SOURCE: In The Science Club, to be published later this year by The Butrous Foundation, this introduction, “Akira Endo: A Great Scientist,” is followed on page 23 by his chapter, “My Life as a Scientist,” in the original Japanese, which is followed on page 31 by the English translation.
ENDNOTES
[1] Shomu, the 45th Emperor, in 743 commissioned the creation of the Nara Buddha whose eyes were opened 9 years later. Nara was the capital of Japan from 710 to 794.
[2] Paul Soderberg, “George Carlson: Connected to the Intensity of Life,” Plein Air magazine (September 2005). A similar sacred ritual, called nayanonmilana or “eye-unclosing,” was practiced by sculptors in Ancient India.
[3] Billy Woodward, Scientists Greater Than Einstein: The Biggest Lifesavers of the Twentieth Century, Fresno, Calif.: Linden Publishing (2008).
[4] The enzyme, HMG-CoA reductase (3-hydroxy-3-methyl-glutaryl-CoA reductase) controls the rate at which cholesterol is metabolized.

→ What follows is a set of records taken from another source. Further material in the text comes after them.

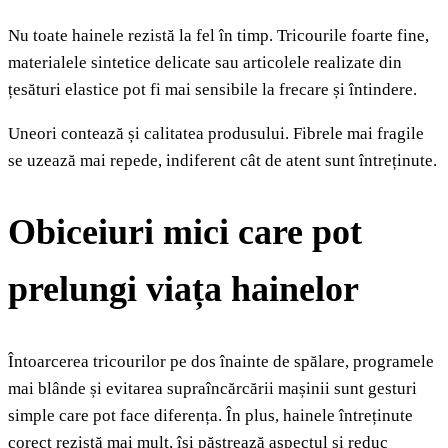
Nu toate hainele rezistă la fel în timp. Tricourile foarte fine,
materialele sintetice delicate sau articolele realizate din
țesături elastice pot fi mai sensibile la frecare și întindere.
Uneori contează și calitatea produsului. Fibrele mai fragile
se uzează mai repede, indiferent cât de atent sunt întreținute.
Obiceiuri mici care pot
prelungi viața hainelor
Întoarcerea tricourilor pe dos înainte de spălare, programele
mai blânde și evitarea supraîncărcării mașinii sunt gesturi
simple care pot face diferența. În plus, hainele întreținute
corect rezistă mai mult, își păstrează aspectul și reduc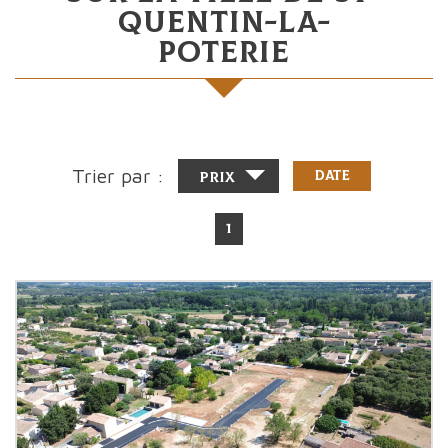
Quentin-La-
Poterie
Trier par :
Date
Prix
1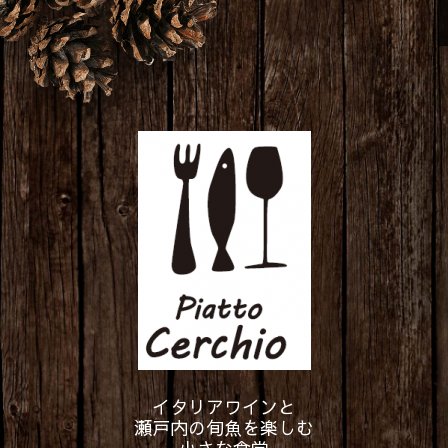
イタリアワインと
瀬戸内の旬魚を楽しむ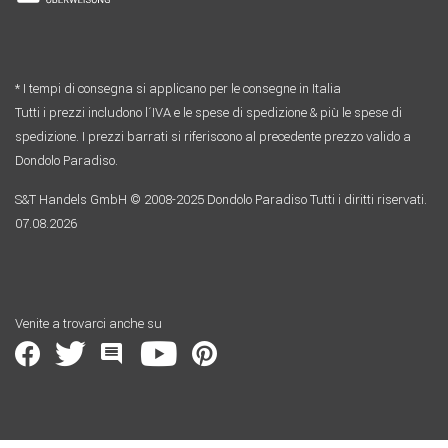
* I tempi di consegna si applicano per le consegne in Italia
Tutti i prezzi includono l´IVA e le spese di spedizione & più le spese di
spedizione. I prezzi barrati si riferiscono al precedente prezzo valido a
Dondolo Paradiso.
S&T Handels GmbH © 2008-2025 Dondolo Paradiso Tutti i diritti riservati.
07.08.2026
Venite a trovarci anche su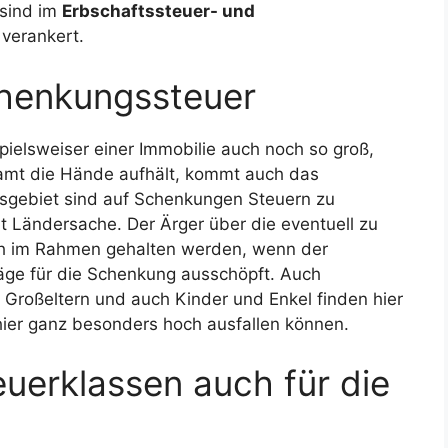
 sind im
Erbschaftssteuer- und
verankert.
chenkungssteuer
pielsweiser einer Immobilie auch noch so groß,
amt die Hände aufhält, kommt auch das
gebiet sind auf Schenkungen Steuern zu
ht Ländersache. Der Ärger über die eventuell zu
h im Rahmen gehalten werden, wenn der
äge für die Schenkung ausschöpft. Auch
 Großeltern und auch Kinder und Enkel finden hier
hier ganz besonders hoch ausfallen können.
euerklassen auch für die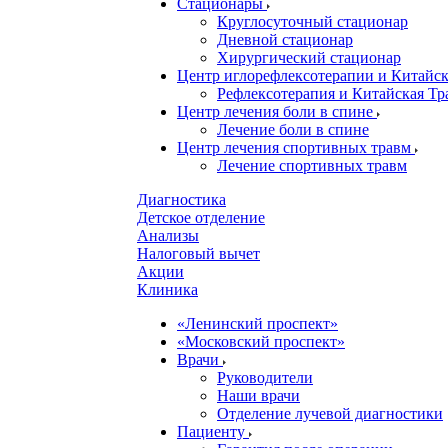
Стационары
Круглосуточный стационар
Дневной стационар
Хирургический стационар
Центр иглорефлексотерапии и Китай
Рефлексотерапия и Китайская Т
Центр лечения боли в спине
Лечение боли в спине
Центр лечения спортивных травм
Лечение спортивных травм
Диагностика
Детское отделение
Анализы
Налоговый вычет
Акции
Клиника
«Ленинский проспект»
«Московский проспект»
Врачи
Руководители
Наши врачи
Отделение лучевой диагностики
Пациенту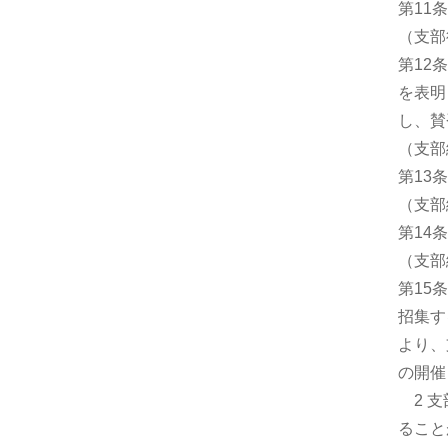
第11
（支部
第12
を表明
し、賛
（支部
第13
（支部
第14
（支部
第15
招集す
より、
の開催
2 支
ること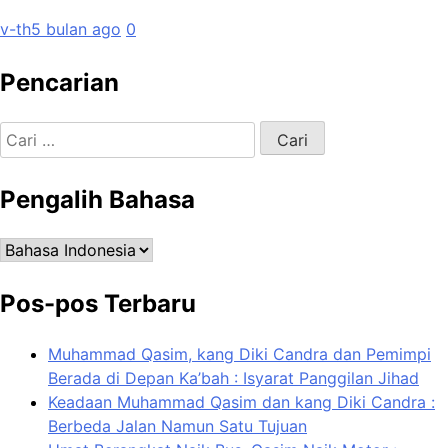
v-th
5 bulan ago
0
Pencarian
Cari
untuk:
Pengalih Bahasa
Pengalih
Bahasa
Pos-pos Terbaru
Muhammad Qasim, kang Diki Candra dan Pemimpi
Berada di Depan Ka’bah : Isyarat Panggilan Jihad
Keadaan Muhammad Qasim dan kang Diki Candra :
Berbeda Jalan Namun Satu Tujuan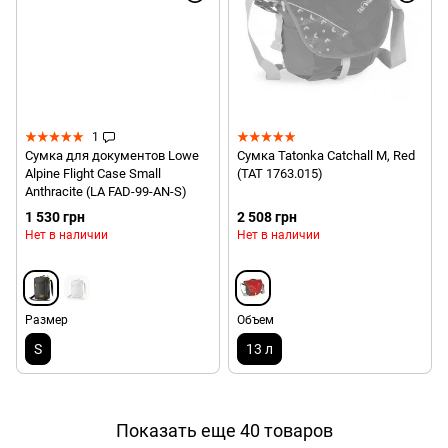
1
Сумка для документов Lowe
Сумка Tatonka Catchall M, Red
Alpine Flight Case Small
(TAT 1763.015)
Anthracite (LA FAD-99-AN-S)
1 530 грн
2 508 грн
Нет в наличии
Нет в наличии
Размер
Объем
S
13 л
Показать еще 40 товаров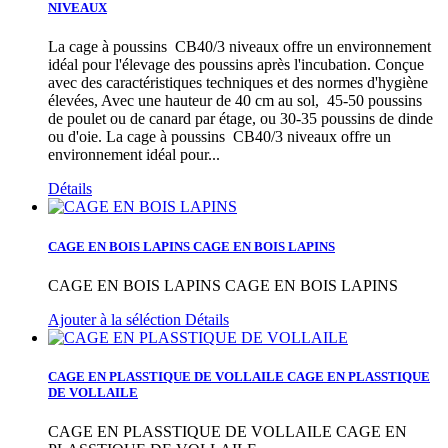
NIVEAUX
La cage à poussins CB40/3 niveaux offre un environnement
idéal pour l'élevage des poussins après l'incubation. Conçue
avec des caractéristiques techniques et des normes d'hygiène
élevées, Avec une hauteur de 40 cm au sol, 45-50 poussins
de poulet ou de canard par étage, ou 30-35 poussins de dinde
ou d'oie.
La cage à poussins CB40/3 niveaux offre un
environnement idéal pour...
Détails
CAGE EN BOIS LAPINS
CAGE EN BOIS LAPINS
CAGE EN BOIS LAPINS
CAGE EN BOIS LAPINS
Ajouter à la séléction
Détails
CAGE EN PLASSTIQUE DE VOLLAILE
CAGE EN PLASSTIQUE
DE VOLLAILE
CAGE EN PLASSTIQUE DE VOLLAILE
CAGE EN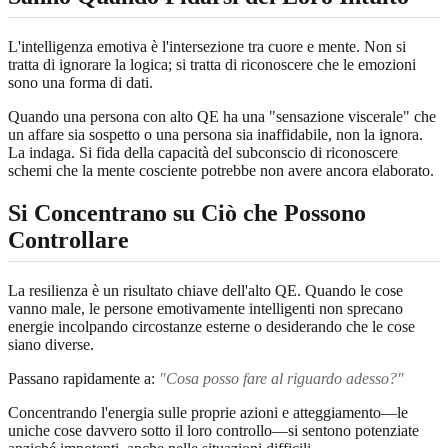
L'intelligenza emotiva è l'intersezione tra cuore e mente. Non si
tratta di ignorare la logica; si tratta di riconoscere che le emozioni
sono una forma di dati.
Quando una persona con alto QE ha una "sensazione viscerale" che
un affare sia sospetto o una persona sia inaffidabile, non la ignora.
La indaga. Si fida della capacità del subconscio di riconoscere
schemi che la mente cosciente potrebbe non avere ancora elaborato.
Si Concentrano su Ciò che Possono
Controllare
La resilienza è un risultato chiave dell'alto QE. Quando le cose
vanno male, le persone emotivamente intelligenti non sprecano
energie incolpando circostanze esterne o desiderando che le cose
siano diverse.
Passano rapidamente a:
"Cosa posso fare al riguardo adesso?"
Concentrando l'energia sulle proprie azioni e atteggiamento—le
uniche cose davvero sotto il loro controllo—si sentono potenziate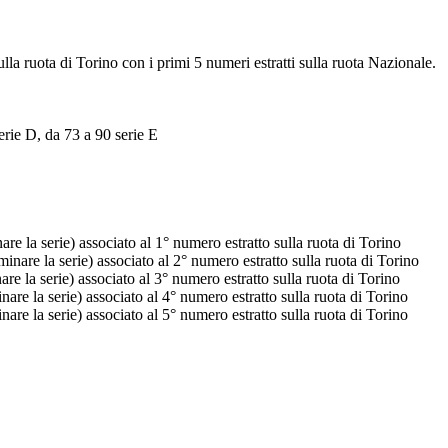
ulla ruota di Torino con i primi 5 numeri estratti sulla ruota Nazionale.
erie D, da 73 a 90 serie E
e la serie) associato al 1° numero estratto sulla ruota di Torino
nare la serie) associato al 2° numero estratto sulla ruota di Torino
e la serie) associato al 3° numero estratto sulla ruota di Torino
re la serie) associato al 4° numero estratto sulla ruota di Torino
re la serie) associato al 5° numero estratto sulla ruota di Torino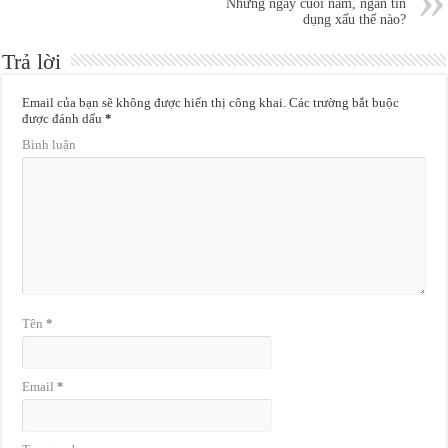
Những ngày cuối năm, ngăn tín
dụng xấu thế nào?
Trả lời
Email của bạn sẽ không được hiển thị công khai.
Các trường bắt buộc
được đánh dấu
*
Bình luận
Tên
*
Email
*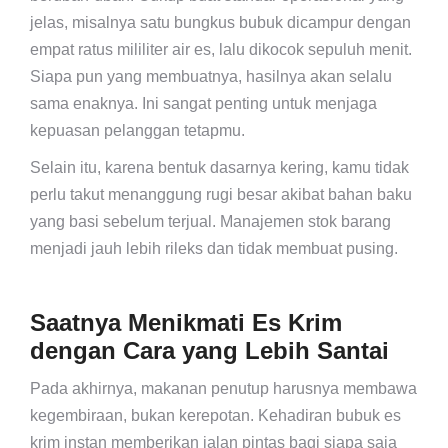
jelas, misalnya satu bungkus bubuk dicampur dengan
empat ratus mililiter air es, lalu dikocok sepuluh menit.
Siapa pun yang membuatnya, hasilnya akan selalu
sama enaknya. Ini sangat penting untuk menjaga
kepuasan pelanggan tetapmu.
Selain itu, karena bentuk dasarnya kering, kamu tidak
perlu takut menanggung rugi besar akibat bahan baku
yang basi sebelum terjual. Manajemen stok barang
menjadi jauh lebih rileks dan tidak membuat pusing.
Saatnya Menikmati Es Krim
dengan Cara yang Lebih Santai
Pada akhirnya, makanan penutup harusnya membawa
kegembiraan, bukan kerepotan. Kehadiran bubuk es
krim instan memberikan jalan pintas bagi siapa saja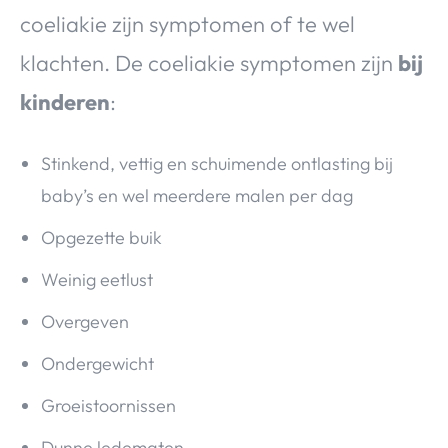
coeliakie zijn symptomen of te wel
klachten. De coeliakie symptomen zijn
bij
kinderen
:
Stinkend, vettig en schuimende ontlasting bij
baby’s en wel meerdere malen per dag
Opgezette buik
Weinig eetlust
Overgeven
Ondergewicht
Groeistoornissen
Dunne ledematen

[5] Akira Endo was born in Northern Japan on 14 November 1933.
[6] Dr. Endo worked at the Sankyo Co. (Daiichi Sankyo Co., Ltd.) in Tokyo from 1957 to 1978.
[7] The first issue of the Bulletin of the Student Science Society—vol. 1, no. 1&2—was published at the International School Bangkok in April of 1966.
[8] LDL: low-density lipoprotein.
[9] Michael S. Brown and Joseph L. Goldstein, “A Tribute to Akira Endo, Discoverer of a ‘Penicillin’ for Cholesterol,” Atherosclerosis Supplements, vol. 5, issue 3 (October 2004), p. 13.
[10] Brown and Goldstein, pp. 15-16.